Now, admittedly, people stockpiling stuff from stores and selling it for a higher price on the internet is nothing new. Some people do it as a career, and they call it retail arbitrage. Some time ago, I spoke with a retail arbitrager named Shane Myers, and asked him about the ethics of what he was doing. He responded, “If you go to a retail store and buy all of one item, some of the customers might be a little upset at you. But you have to realize that, when you sell online and do retail arbitrage, you’re doing the exact same thing that Walmart or Target is doing. They’re buying an item at a low price, and they’re selling it to a user for more. It’s the exact same thing, but it has a negative connotation, because people don’t understand that Walmart is doing that, since they’re so used to going to the store to buy stuff.”
While he had a point — and still does, of course — saying that you can do it because big business does it, too, is at best a questionable attempt at moralizing something blatantly immoral (capitalism and all that mess).
But as everyone points their rage toward the people who are reselling toilet paper online, what does it say about our society that some of us feel the need to try to make a few extra bucks off of the coronavirus in the first place? Surely, reselling toilet paper or surgical masks on a small scale, rather than on the scale that big companies are already doing so, is far from a booming business. In fact, I texted a dude who was reselling face masks on Craigslist for $120 a box, and frankly, he was struggling. “This business is not good,” he told me in broken English. “We need people to consume masks, otherwise no real demand. If a lot of people wear masks everyday, then there will be a lot of business. But until now, you cannot see people wear masks at all, no matter what.” (The company he bought the masks from sure made money, though.)
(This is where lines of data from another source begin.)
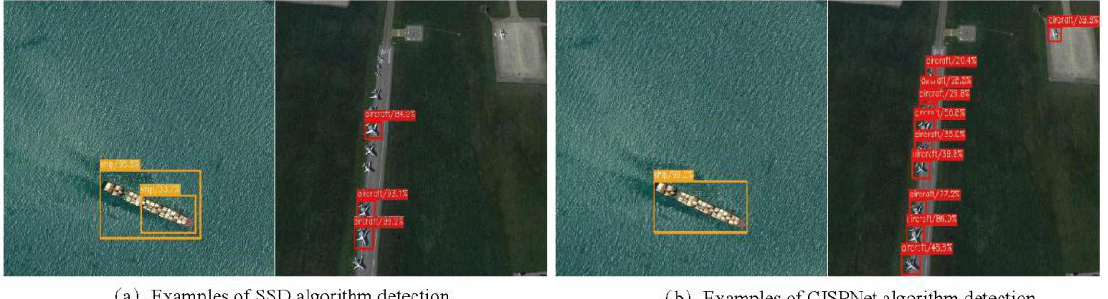
Figure 1. Conventional single shot multibox detector (SSD) vs. The proposed context information scene perception (CISP)Net. ( a ) SSD detects ship targets with overlapping boxes and the small aircraft targets that cannot be located. ( b ) Ship and small aircraft targets that can be located by the proposed CISPNet.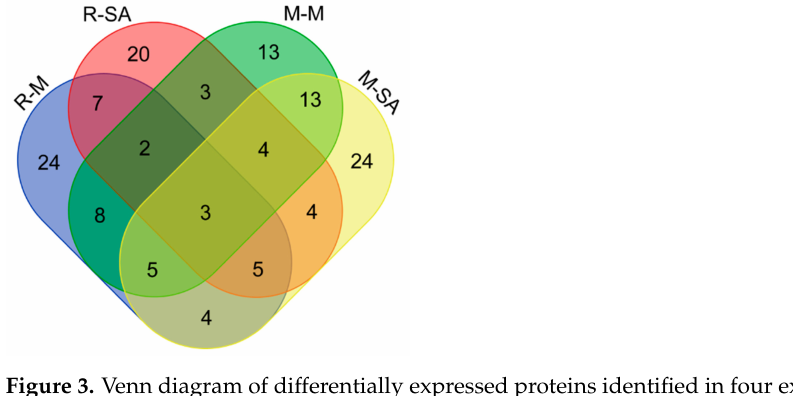
Figure 3. Venn diagram of differentially expressed proteins identified in four experimental groups. Different color schemes denote different group sets, that is, Minghui added with SA (M-SA), Minghui inoculated with M. grisea (M-M), Nipponbare added with SA (R-SA), and Nipponbare inoculated with M. grisea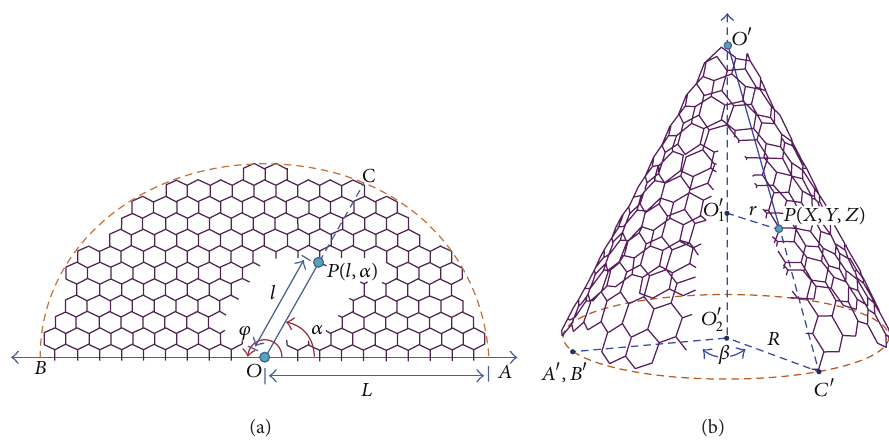
Figure 2: Symbols and variables used in the transformation from a graphene sheet for a cone 180 ∘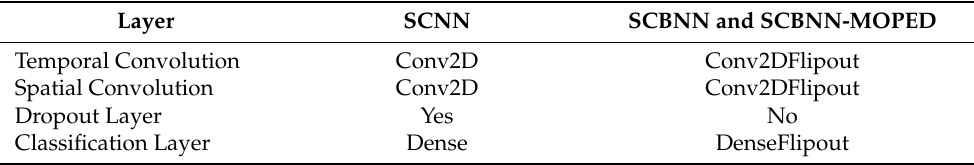
Table 1. Comparison between SCNN and the two proposed Bayesian neural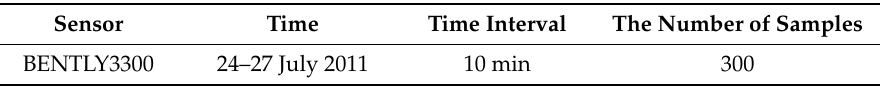
Table 2. Detailed description of the monitoring data.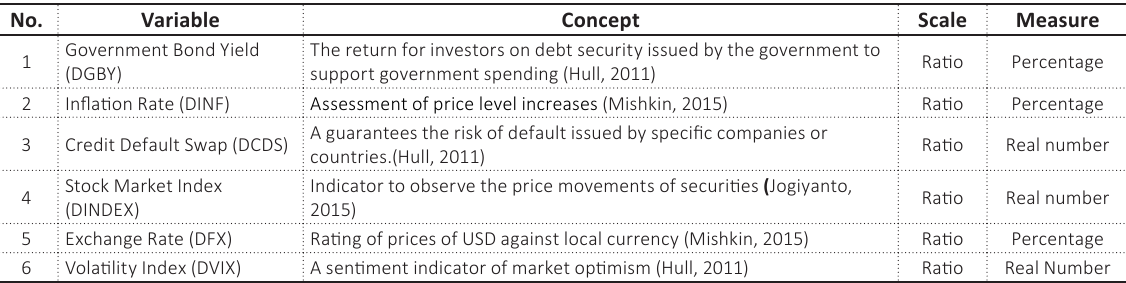
Table 1. Variable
Considering how many people are struggling to afford even basic health care, surely some of these alleged nasty people reselling goods in a time of need are just hoping to make enough money to keep themselves and their family healthy. Or maybe to stay afloat because the coronavirus halted their real job, and their company refuses to provide them with paid sick leave.
Perhaps, then, like Myers said, our rage is somewhat misdirected. You can still be mad at the people trying to make money on eBay off of a pandemic, but big companies have been making money off of the coronavirus this whole time. On Wednesday night, right after President Trump announced to America that insurance companies “have agreed to waive all co-payments for coronavirus treatments,” those same companies immediately clarified that, actually, they’d only be waiving copays for “testing.” Because they need to add that sweet, sweet coronavirus cash to their already-giant pile of gold (and let’s not even get into the fact that they aren’t testing people quickly enough anyway).
Be mad at the people taking advantage. But also make sure to reserve some of your rage for the capitalistic system that promotes and encourages this kind of behavior, the one that forces people to scrape for every single penny they can get — even if that means selling toilet paper online for double the price to someone who just needs to take a shit.